A 1994 interview with famed editor Robert Gottlieb in the Paris Review was passed around online this week. It breaks from the magazine’s normal format. Instead of featuring Gottlieb and an interviewer, It features him and extended comments by a chorus of writers with whom he’s worked, including Toni Morrison, Michael Crichton, Cynthia Ozick, Robert Caro, and others. The whole thing is worth reading, but below are three of my favorite excerpts:
Gottlieb:
Joe Heller and I have always been on exactly the same wavelength editorially, and the most extraordinary proof of this came up when we were working on Something Happened. It’s a deeply disturbing book about a very conflicted man — a man who is consumed with anxiety and all kinds of serious moral problems — and his name was Bill Slocum. Well, we went through the whole book, and divided it up into chapters and all the rest of it, and at the end of the process I said, Joe, this is going to sound crazy to you but this guy is not a Bill. He said, Oh really, what do you think he is? I said, He’s a Bob. And Joe looked at me and said, He was a Bob, and I changed his name to Bill because I thought you would be offended if I made him a Bob. I said, Oh no, I don’t think he’s anything like me, it’s just that this character is a Bob. So we changed it back. It was absolutely amazing. How did it happen? I don’t know.
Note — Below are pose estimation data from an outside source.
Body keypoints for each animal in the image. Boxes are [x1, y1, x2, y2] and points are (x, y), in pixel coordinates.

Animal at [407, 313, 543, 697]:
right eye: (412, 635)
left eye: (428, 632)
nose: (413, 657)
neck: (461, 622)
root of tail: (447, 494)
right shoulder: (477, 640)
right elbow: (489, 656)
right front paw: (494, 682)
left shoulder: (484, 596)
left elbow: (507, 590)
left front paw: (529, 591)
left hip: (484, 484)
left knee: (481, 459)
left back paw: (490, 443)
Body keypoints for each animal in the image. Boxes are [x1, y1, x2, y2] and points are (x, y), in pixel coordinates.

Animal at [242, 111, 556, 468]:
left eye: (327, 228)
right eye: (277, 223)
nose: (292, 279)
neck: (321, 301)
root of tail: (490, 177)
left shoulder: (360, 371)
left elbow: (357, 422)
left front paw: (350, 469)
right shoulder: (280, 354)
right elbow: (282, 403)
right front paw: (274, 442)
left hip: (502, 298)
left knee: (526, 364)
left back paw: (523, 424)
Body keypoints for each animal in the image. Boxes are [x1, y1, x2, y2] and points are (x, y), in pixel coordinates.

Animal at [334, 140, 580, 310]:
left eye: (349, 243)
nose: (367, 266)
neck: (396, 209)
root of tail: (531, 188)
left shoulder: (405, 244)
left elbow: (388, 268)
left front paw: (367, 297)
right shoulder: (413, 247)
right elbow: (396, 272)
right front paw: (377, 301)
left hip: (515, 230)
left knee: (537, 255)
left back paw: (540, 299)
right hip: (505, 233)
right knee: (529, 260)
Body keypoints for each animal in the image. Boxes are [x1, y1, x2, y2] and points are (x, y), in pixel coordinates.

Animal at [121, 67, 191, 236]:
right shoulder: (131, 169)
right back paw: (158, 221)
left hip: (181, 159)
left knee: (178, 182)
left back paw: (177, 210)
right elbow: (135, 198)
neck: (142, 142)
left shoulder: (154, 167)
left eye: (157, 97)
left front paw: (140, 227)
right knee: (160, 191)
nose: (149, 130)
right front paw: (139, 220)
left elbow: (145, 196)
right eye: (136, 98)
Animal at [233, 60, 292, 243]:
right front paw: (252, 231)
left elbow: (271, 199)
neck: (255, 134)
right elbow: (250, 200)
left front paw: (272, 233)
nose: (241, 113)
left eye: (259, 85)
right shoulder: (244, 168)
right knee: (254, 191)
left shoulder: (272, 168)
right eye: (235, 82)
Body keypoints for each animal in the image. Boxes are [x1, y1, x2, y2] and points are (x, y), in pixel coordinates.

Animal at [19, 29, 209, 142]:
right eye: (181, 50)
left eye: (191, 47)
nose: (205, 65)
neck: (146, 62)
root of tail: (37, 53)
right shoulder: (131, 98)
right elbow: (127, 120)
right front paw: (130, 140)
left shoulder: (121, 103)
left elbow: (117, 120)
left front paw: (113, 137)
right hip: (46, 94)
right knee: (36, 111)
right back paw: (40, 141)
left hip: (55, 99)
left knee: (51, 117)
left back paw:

I suppose our convoluted, neurotic, New York Jewish minds work the same way.
Robert Caro:
In all the hours of working on The Power Broker, Bob never said one nice thing to me — never a single complimentary word, either about the book as a whole or about a single portion of the book. That was also true of my second book, The Path to Power. But then he got soft. When we finished the last page of the last book we worked on, Means of Ascent, he held up the manuscript for a moment and said, slowly, as if he didn’t want to say it, Not bad. Those are the only two complimentary words he has ever said to me, to this day.
Gottlieb:
I have idiosyncrasies in punctuation, like everybody else. Because one of the formative writers of my life was Henry James, it’s all too easy for me to pepper a text with dashes. Many people don’t like dashes. With Le Carré, I’m always putting commas in, and he’s always taking them out, but we know that about each other. He’ll say, Look, if you absolutely need this one, have it. And I’ll say, Well, I would have liked it, but I guess I can live without it. We accommodate each other. When I was a young firebrand it never occurred to me that I might be wrong, or that I wasn’t going to have my way, or that it wasn’t my job to impose my views. I could get into twenty-minute shouting matches over semicolons, because every semicolon was a matter of life or death. As you grow older you realize that there are bad lines in King Lear and it has survived.